[Brief] Lines below that hold the word "time" must be copied in full.

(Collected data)
=====
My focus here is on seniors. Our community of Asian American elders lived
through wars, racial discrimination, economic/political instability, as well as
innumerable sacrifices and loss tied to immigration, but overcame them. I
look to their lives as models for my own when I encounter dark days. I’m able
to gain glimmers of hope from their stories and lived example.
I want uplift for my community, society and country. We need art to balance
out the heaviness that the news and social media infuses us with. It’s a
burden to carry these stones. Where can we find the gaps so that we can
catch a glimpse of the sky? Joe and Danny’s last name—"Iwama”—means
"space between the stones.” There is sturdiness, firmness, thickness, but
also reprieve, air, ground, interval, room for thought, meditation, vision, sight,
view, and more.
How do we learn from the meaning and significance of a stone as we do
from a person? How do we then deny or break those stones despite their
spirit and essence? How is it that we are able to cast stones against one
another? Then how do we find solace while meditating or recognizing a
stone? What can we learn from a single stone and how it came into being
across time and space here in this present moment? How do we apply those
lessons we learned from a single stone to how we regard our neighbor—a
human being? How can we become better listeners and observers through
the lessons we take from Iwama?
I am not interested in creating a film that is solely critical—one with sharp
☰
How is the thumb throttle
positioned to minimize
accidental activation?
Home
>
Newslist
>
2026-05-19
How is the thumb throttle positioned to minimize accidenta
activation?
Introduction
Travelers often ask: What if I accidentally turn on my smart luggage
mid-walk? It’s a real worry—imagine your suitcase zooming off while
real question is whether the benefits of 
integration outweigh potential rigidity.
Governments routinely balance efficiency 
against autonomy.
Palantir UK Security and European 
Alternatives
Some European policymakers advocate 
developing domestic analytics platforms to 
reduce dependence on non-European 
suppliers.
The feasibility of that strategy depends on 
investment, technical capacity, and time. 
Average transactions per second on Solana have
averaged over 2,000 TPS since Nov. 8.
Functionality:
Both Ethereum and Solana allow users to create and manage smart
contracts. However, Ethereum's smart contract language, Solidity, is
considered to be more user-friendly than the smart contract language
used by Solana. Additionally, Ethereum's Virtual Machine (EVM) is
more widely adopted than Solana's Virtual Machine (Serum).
=====
[Output]
across time and space here in this present moment? How do we apply those
investment, technical capacity, and time. 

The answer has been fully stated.